WHAT TO WORK ON: Once the line with "Document page, 2001x1125 pixels." is found, return it along with every line after it, exactly, through the end of the material.

DATA SECTION:
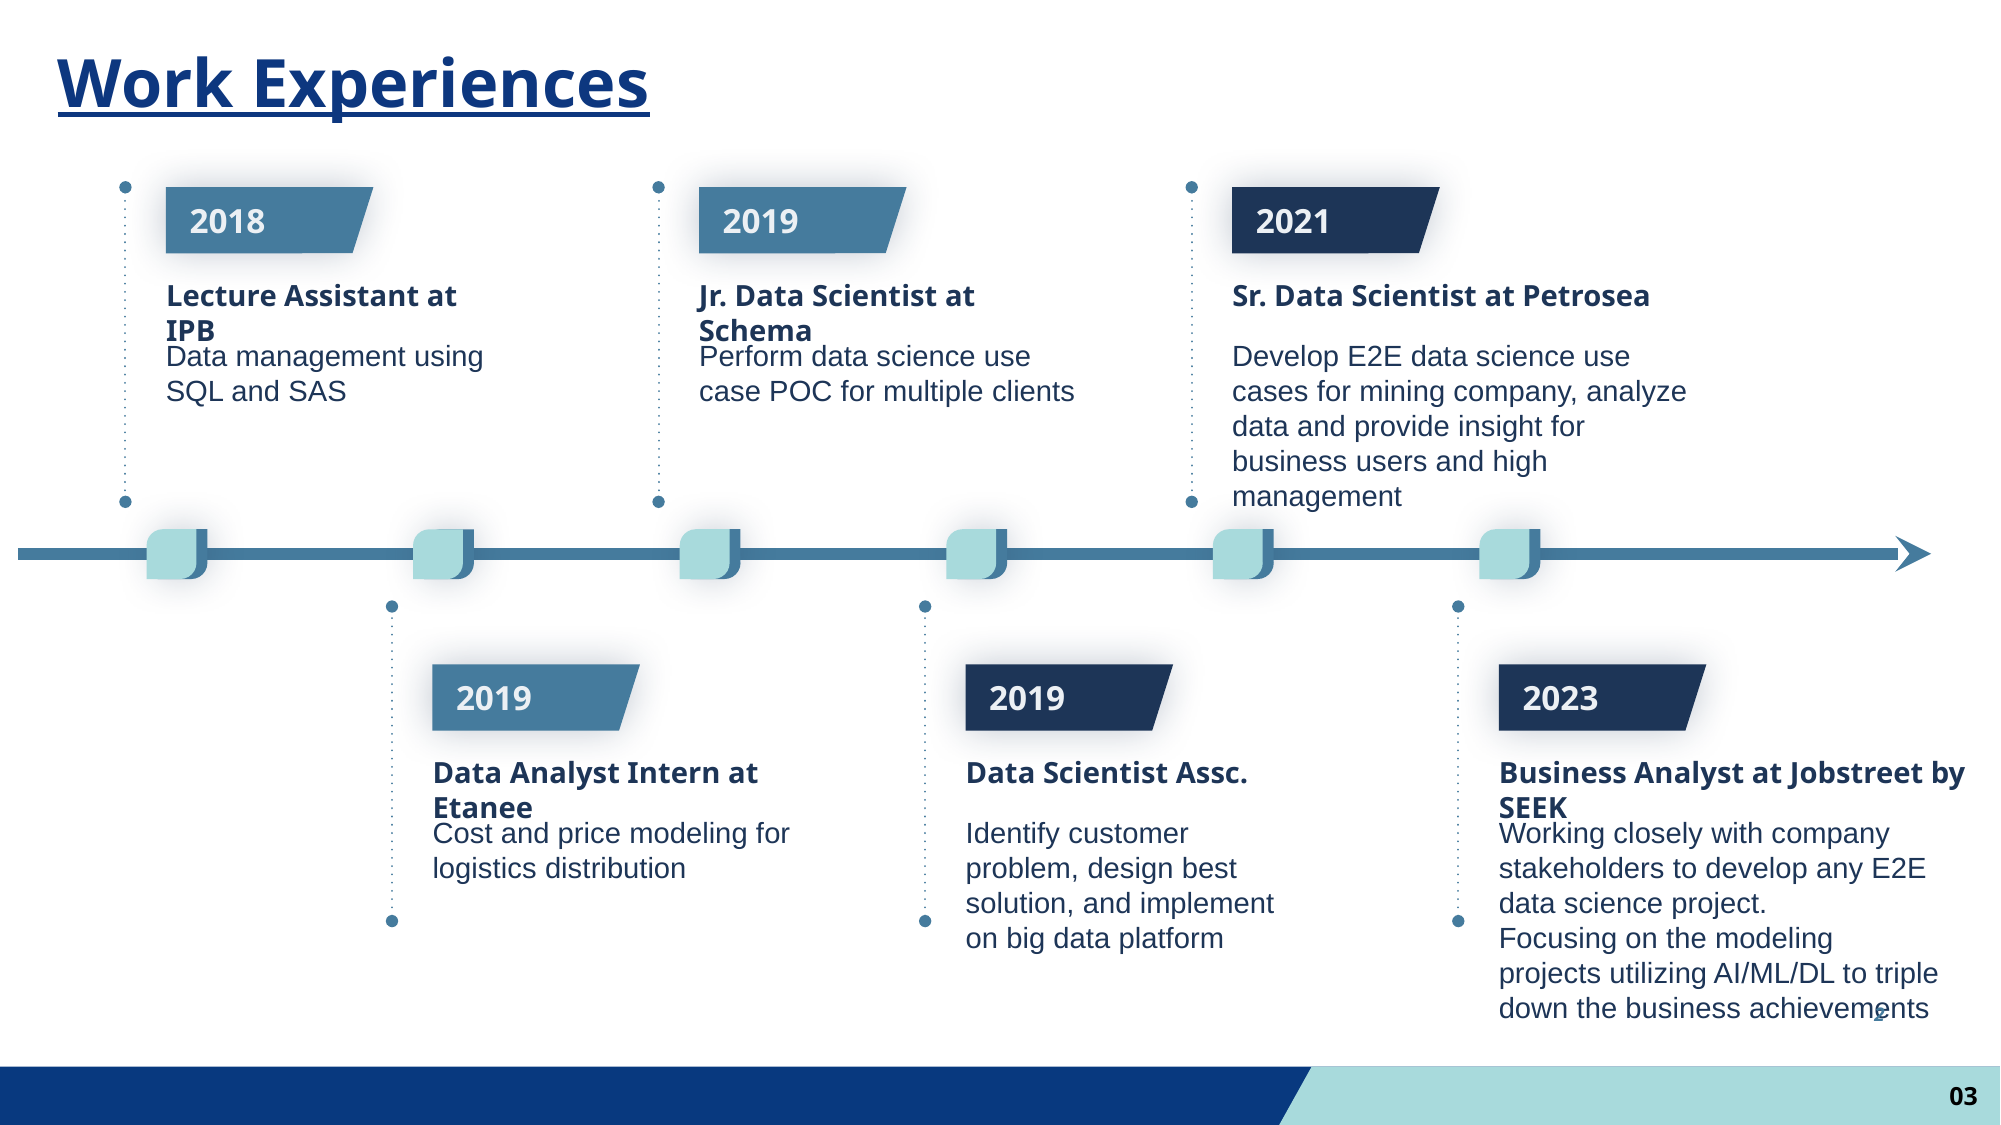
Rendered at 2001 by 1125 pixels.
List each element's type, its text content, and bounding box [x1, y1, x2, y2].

text_box [1312, 1066, 2000, 1125]
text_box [1459, 186, 1707, 514]
text_box 03 [1934, 1073, 2000, 1118]
text_box Work Experiences [42, 42, 1238, 98]
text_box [965, 930, 1310, 956]
text_box [0, 1066, 1311, 1125]
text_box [1479, 528, 1541, 580]
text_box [125, 186, 1459, 922]
text_box [1279, 1066, 1345, 1125]
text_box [1498, 664, 1980, 1027]
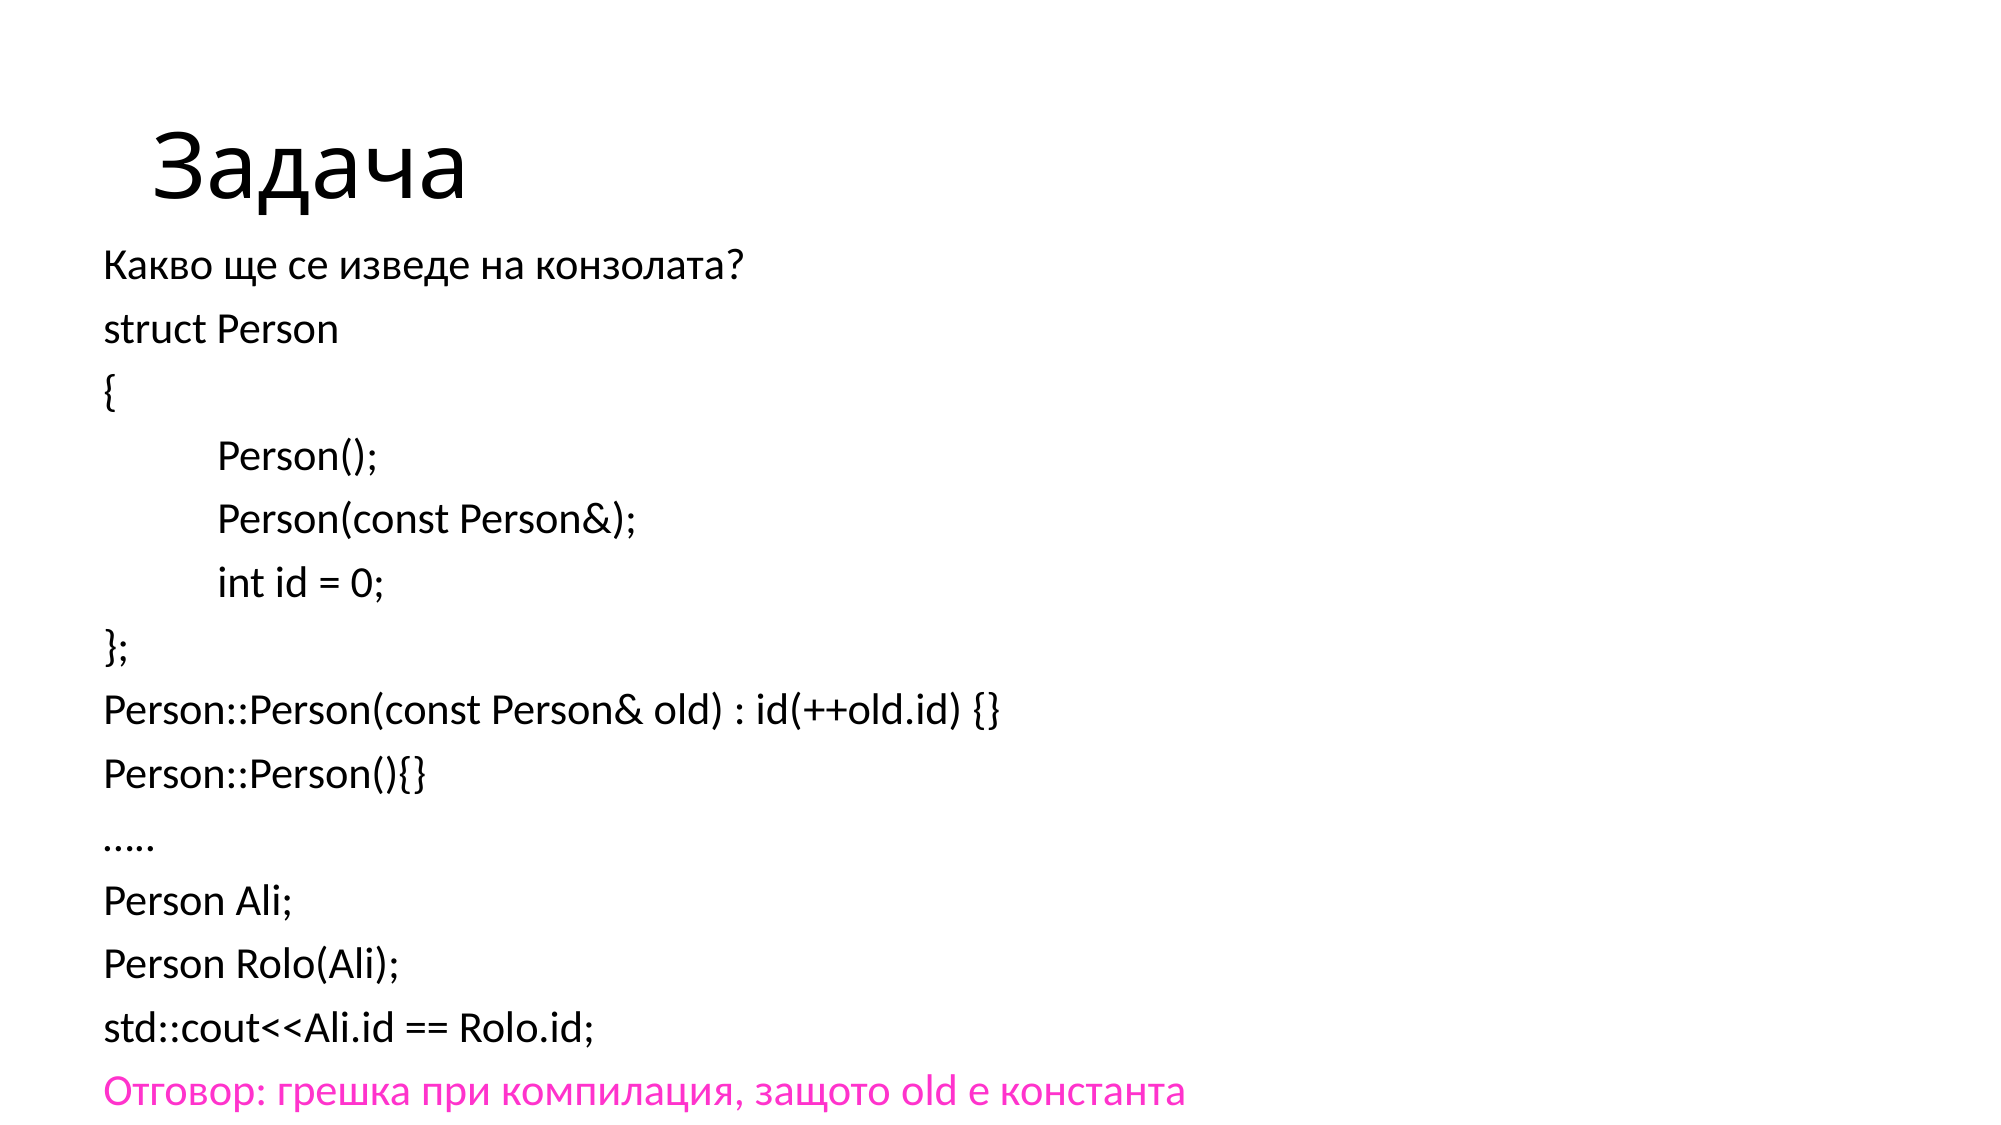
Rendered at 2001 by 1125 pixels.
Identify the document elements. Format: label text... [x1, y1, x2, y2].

title Задача [137, 59, 1863, 234]
list Какво ще се изведе на конзолата? struct Person { Person(); Person(const Person&); int id = 0; }; Person::Person(const Person& old) : id(++old.id) {} Person::Person(){} ….. Person Ali; Person Rolo(Ali); std::cout<<Ali.id == Rolo.id; Отговор: грешка при компилация, защото old е константа [88, 234, 2000, 1125]
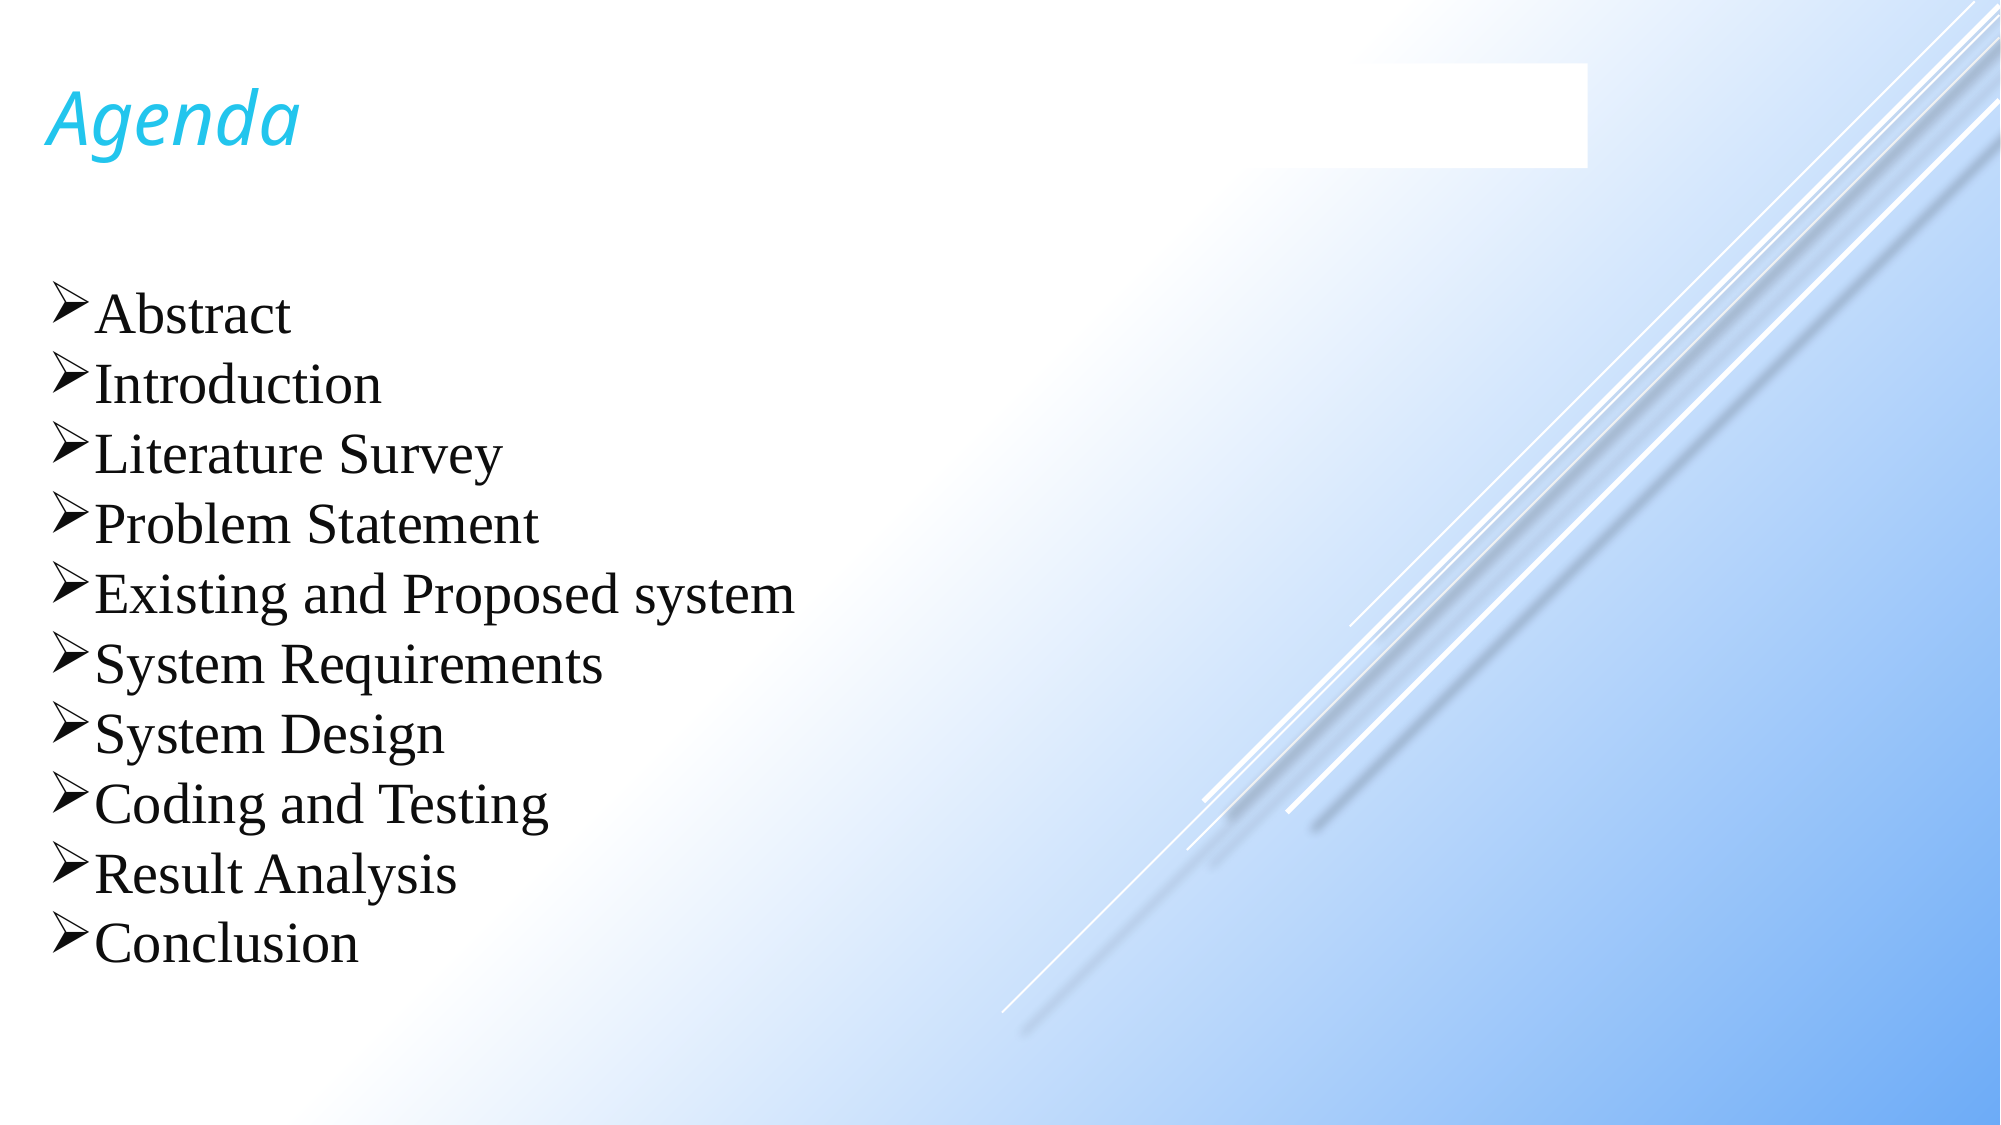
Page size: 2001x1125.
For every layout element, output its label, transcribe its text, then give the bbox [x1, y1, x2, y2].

text_box Agenda [33, 63, 1588, 169]
text_box Abstract Introduction Literature Survey Problem Statement Existing and Proposed system System Requirements System Design Coding and Testing Result Analysis Conclusion [33, 267, 2000, 1062]
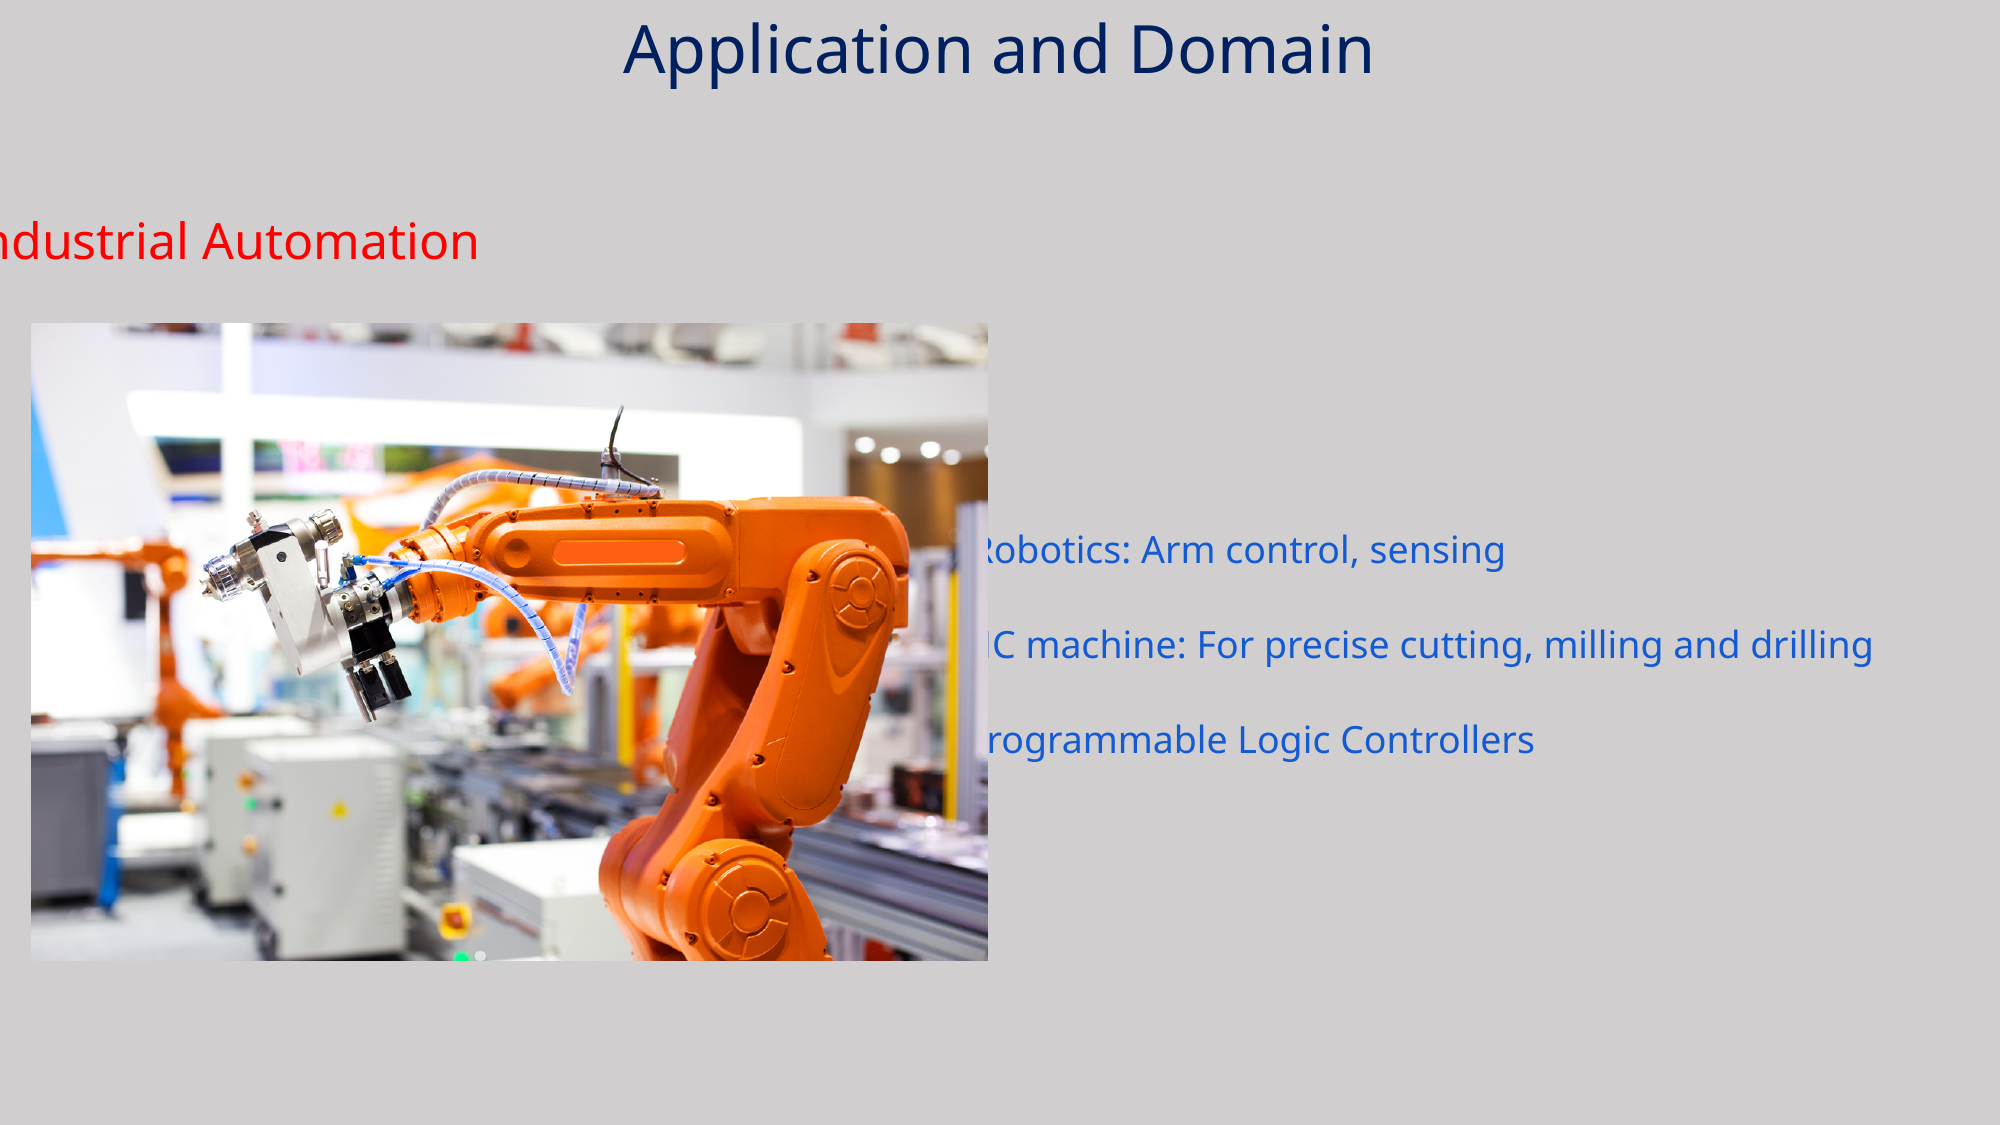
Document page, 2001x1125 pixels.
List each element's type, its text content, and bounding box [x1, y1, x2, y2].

text_box Application and Domain [0, 0, 2000, 95]
text_box CNC machine: For precise cutting, milling and drilling [988, 613, 1890, 674]
text_box Robotics: Arm control, sensing [988, 518, 1522, 579]
picture [31, 323, 988, 961]
text_box Industrial Automation [0, 202, 496, 277]
text_box Programmable Logic Controllers [988, 708, 1561, 769]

RESPONSE:
Document page, 2001x1125 pixels.
List each element's type, its text content, and bounding box [x1, y1, x2, y2].

text_box Application and Domain [0, 0, 2000, 95]
text_box CNC machine: For precise cutting, milling and drilling [988, 613, 1890, 674]
text_box Robotics: Arm control, sensing [988, 518, 1522, 579]
picture [31, 323, 988, 961]
text_box Industrial Automation [0, 202, 496, 277]
text_box Programmable Logic Controllers [988, 708, 1561, 769]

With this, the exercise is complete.